If you've worked the host stand in a restaurant, you know that feeling when you call a party's name, and no-one responds. All too often, when the wait is too long or inefficient, customers get frustrated, give up, and go somewhere else. Not only did you lose their business that day, if your wait seemed unduly long or unfair, you've also jeopardized the chances that the customer will return. This is why efficient crowd control solutions are crucial for effective restaurant management. Implementing a guest-focused waitlist solution like WAIT'N can reduce the overall wait time, and increase guest satisfaction, effectively driving repeat business.
WAIT'N changes the way guests feel about waiting by engaging them with an interactive web-app, accessible from a link sent via SMS when they join your waitlist. Unlike other solutions that burden the guest to download an app to even monitor their place in line, WAIT'N works on any phone, and on any browser in a matter of seconds, without the wasted time of downloading something new. From the customer dashboard, guests can discover more of your venue's services, see local attractions, modify their party information, cancel their reservation, and a whole lot more. Of the 85% of total guests that view their place in line, 95% have more than 4 interactions with the app per visit.
In addition, WAIT'N uses AI heuristics to learn your venue's customer flow in order to effectively determine the anticipated wait for each party, and displays this information prominently. This information is relayed to the customer dashboard in real-time, along with the customer's spot in line, how many parties and guests are ahead of them, and how many people are waiting in total. With all of this information, the customer is always informed about how long they should expect to wait for service, how fast the line is moving, and why the wait is so long. In addition, this information is also relayed to the staff dashboard so that hosts and door persons can inform guests of wait times before they choose to get on the wait list.
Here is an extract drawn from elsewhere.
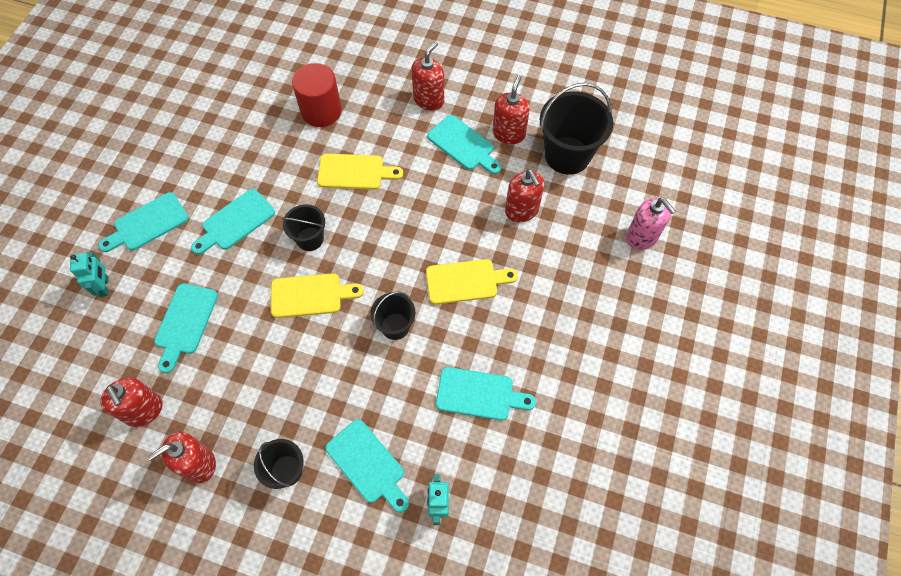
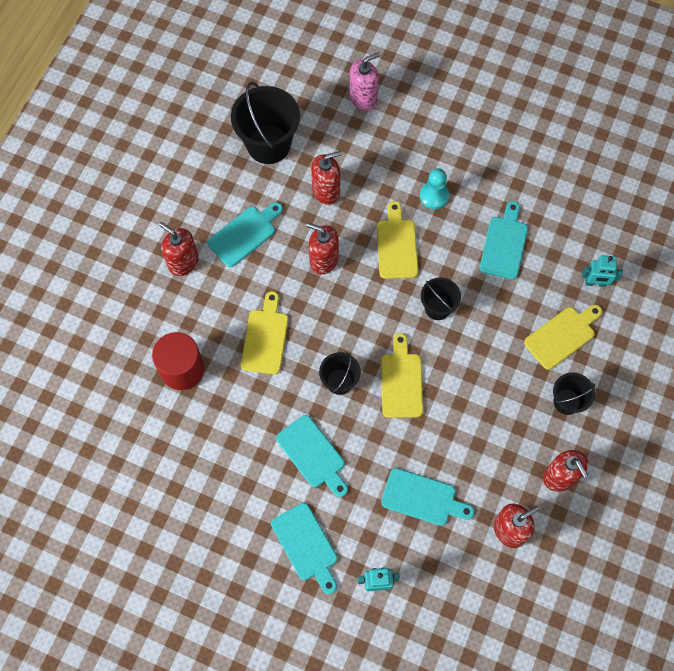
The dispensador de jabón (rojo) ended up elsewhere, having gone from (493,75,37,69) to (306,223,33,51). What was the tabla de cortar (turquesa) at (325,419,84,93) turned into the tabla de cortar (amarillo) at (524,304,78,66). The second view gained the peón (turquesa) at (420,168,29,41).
Unlike other waitlist apps, WAIT'N calculates a "no-show likelihood" metric for each guest party, and displays this information to staff. The metric consists of geo-location data and interaction data collected whenever a guest checks their place in line. With geo-location and interaction data we are able to predict with high accuracy the probability that a party will return to the venue when they are paged. When you're at capacity, getting through the waitlist quickly is immensely important, and wasting time waiting for parties that aren't going to show up is costly and inefficient. WAIT'N gives door persons the confidence to page parties earlier than normal, in order to remove them from from the list when their likelihood to no-show is high.
This has the effect of reducing overall wait times, and is an effective way to prevent other guests from 'reneging' on their wait. At the same time, because the line that does exist (to check ID's or get added to the waitlist) appears relatively short and fast moving, most visitors are willing to add themselves to the digital waitlist, effectively reducing 'balking' to almost zero.